DATA TO PROCESS below:
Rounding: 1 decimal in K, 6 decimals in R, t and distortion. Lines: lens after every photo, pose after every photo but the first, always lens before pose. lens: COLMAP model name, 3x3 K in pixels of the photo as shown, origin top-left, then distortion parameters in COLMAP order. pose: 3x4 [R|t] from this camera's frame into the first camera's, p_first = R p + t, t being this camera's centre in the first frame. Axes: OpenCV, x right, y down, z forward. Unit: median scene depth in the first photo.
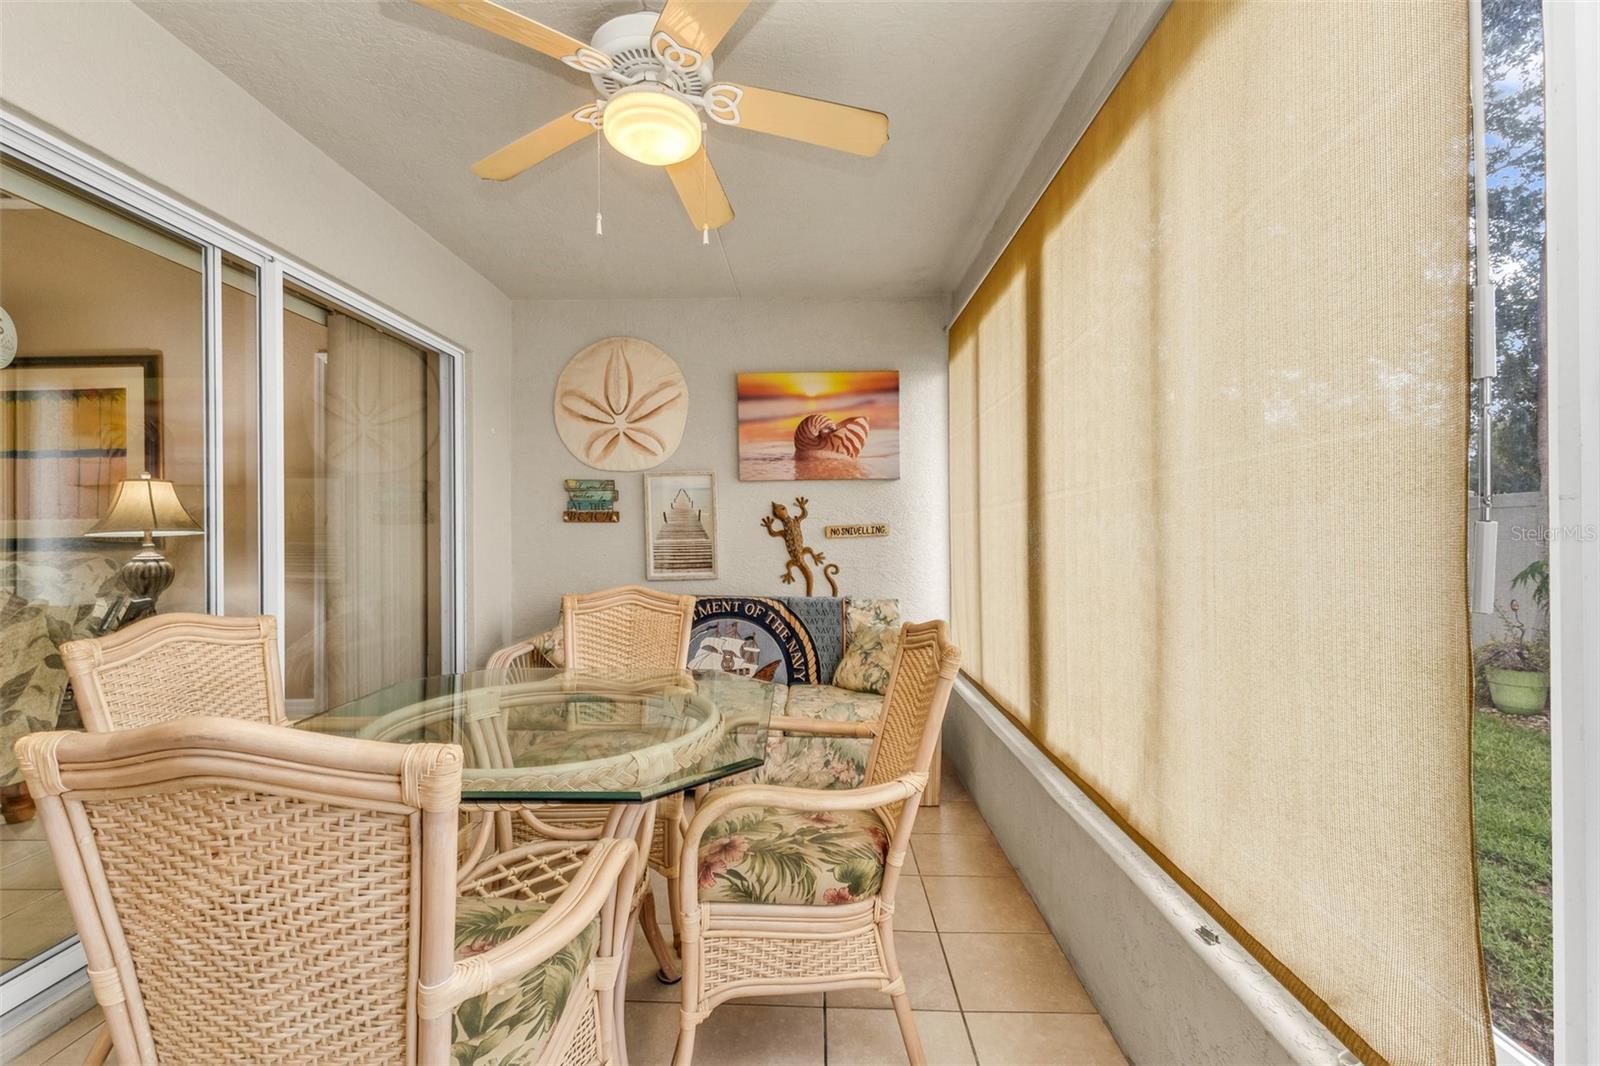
lens RADIAL K [[698.4, 0, 800.0], [0, 698.4, 533.0], [0, 0, 1]] dist [0.008782, -0.000535]
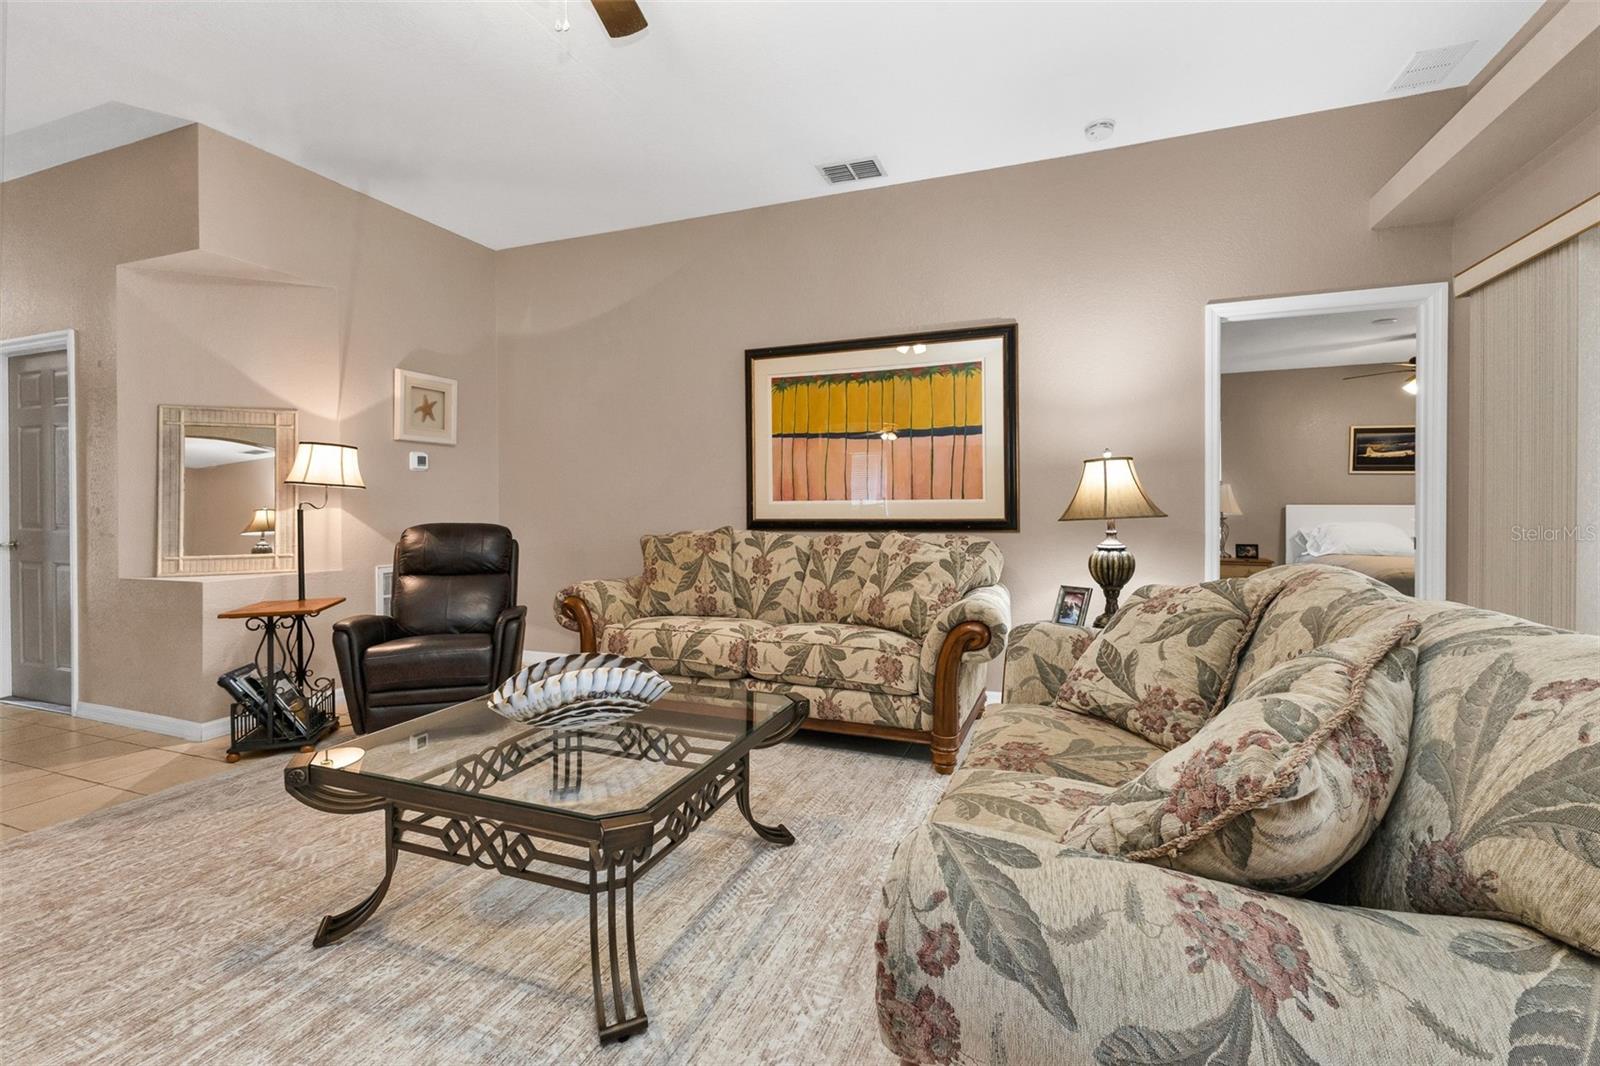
lens RADIAL K [[688.1, 0, 805.9], [0, 688.1, 512.5], [0, 0, 1]] dist [0.007688, -0.000315]
pose [[0.943835, 0.008892, -0.330297, -0.915082], [-0.003919, 0.999869, 0.015719, -0.017807], [0.330393, -0.013542, 0.943746, 0.053529]]
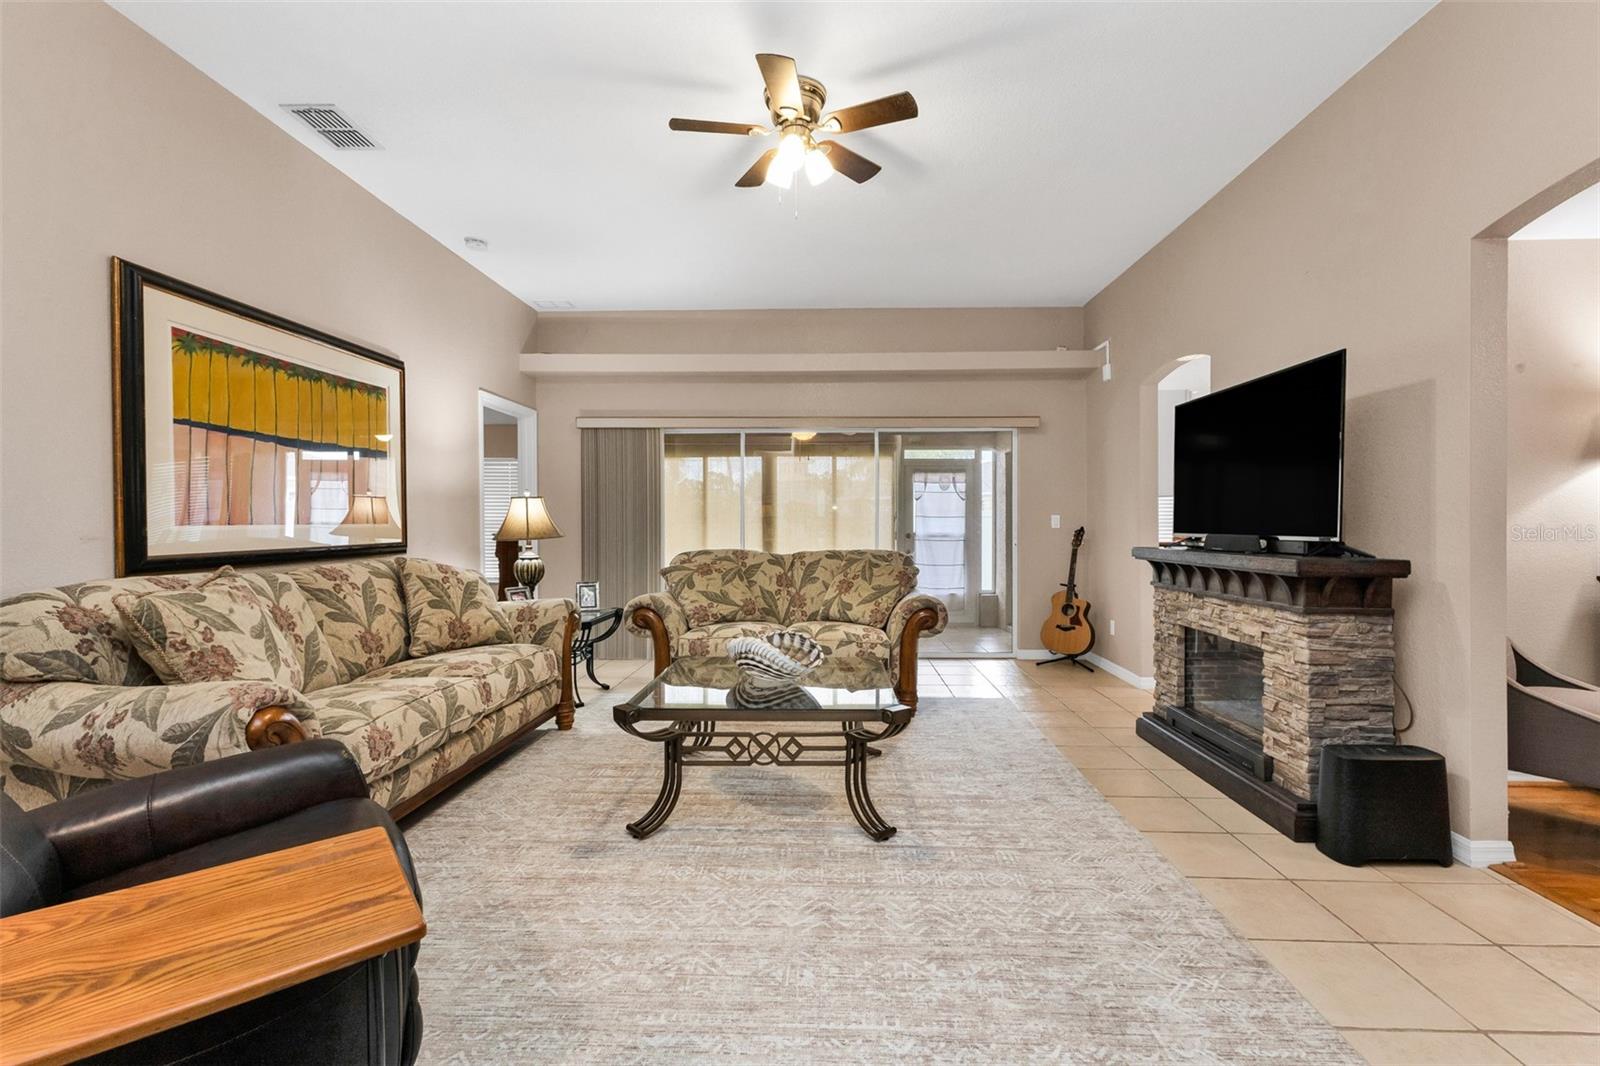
lens RADIAL K [[698.4, 0, 800.0], [0, 698.4, 533.0], [0, 0, 1]] dist [0.008782, -0.000535]
pose [[0.024016, -0.007855, 0.999681, -1.990268], [0.003116, 0.999965, 0.007783, -0.014816], [-0.999707, 0.002929, 0.024040, 0.432179]]
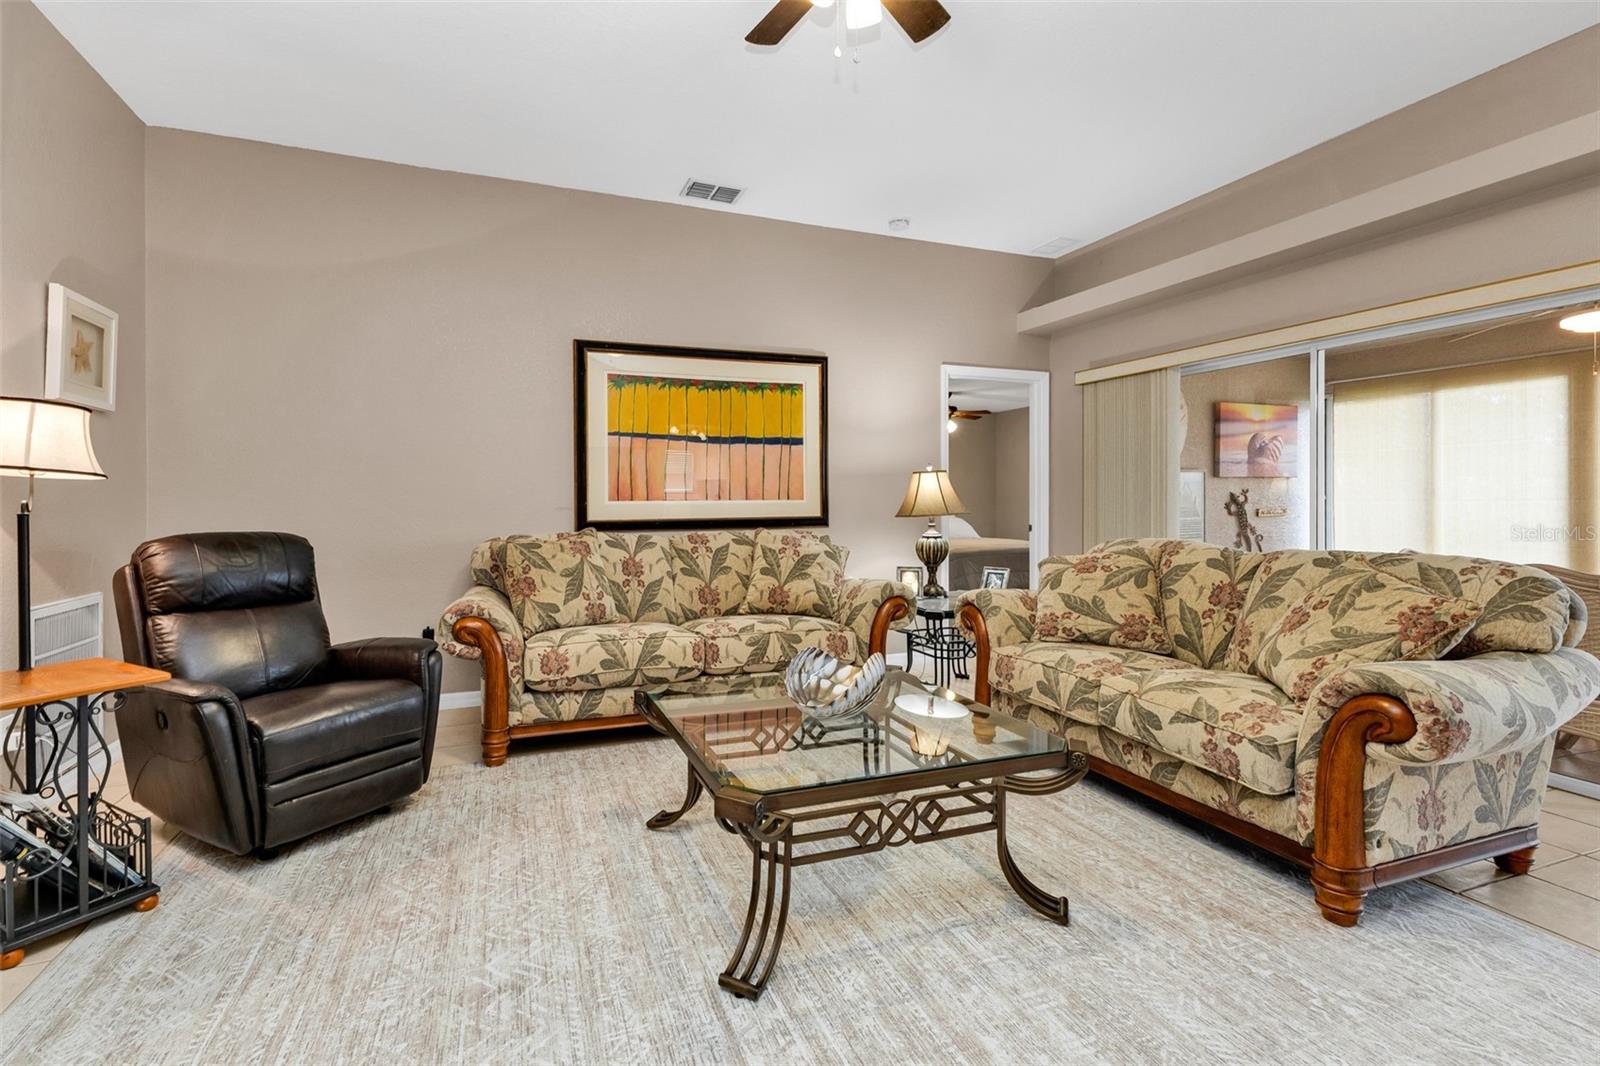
lens RADIAL K [[699.4, 0, 750.3], [0, 699.4, 506.6], [0, 0, 1]] dist [0.010883, 0.000239]
pose [[0.934769, 0.002658, 0.355247, -1.496244], [-0.004424, 0.999982, 0.004160, -0.015537], [-0.355230, -0.005460, 0.934763, -0.008489]]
End of DATA TO PROCESS.
Rewrite all the rows above, substituting "image" for every occurrence of "photo" and keeping everything else the same. Omit the pictures from your output.

▶ **RESPONSE**
Rounding: 1 decimal in K, 6 decimals in R, t and distortion. Lines: lens after every image, pose after every image but the first, always lens before pose. lens: COLMAP model name, 3x3 K in pixels of the image as shown, origin top-left, then distortion parameters in COLMAP order. pose: 3x4 [R|t] from this camera's frame into the first camera's, p_first = R p + t, t being this camera's centre in the first frame. Axes: OpenCV, x right, y down, z forward. Unit: median scene depth in the first image.
lens RADIAL K [[698.4, 0, 800.0], [0, 698.4, 533.0], [0, 0, 1]] dist [0.008782, -0.000535]
lens RADIAL K [[688.1, 0, 805.9], [0, 688.1, 512.5], [0, 0, 1]] dist [0.007688, -0.000315]
pose [[0.943835, 0.008892, -0.330297, -0.915082], [-0.003919, 0.999869, 0.015719, -0.017807], [0.330393, -0.013542, 0.943746, 0.053529]]
lens RADIAL K [[698.4, 0, 800.0], [0, 698.4, 533.0], [0, 0, 1]] dist [0.008782, -0.000535]
pose [[0.024016, -0.007855, 0.999681, -1.990268], [0.003116, 0.999965, 0.007783, -0.014816], [-0.999707, 0.002929, 0.024040, 0.432179]]
lens RADIAL K [[699.4, 0, 750.3], [0, 699.4, 506.6], [0, 0, 1]] dist [0.010883, 0.000239]
pose [[0.934769, 0.002658, 0.355247, -1.496244], [-0.004424, 0.999982, 0.004160, -0.015537], [-0.355230, -0.005460, 0.934763, -0.008489]]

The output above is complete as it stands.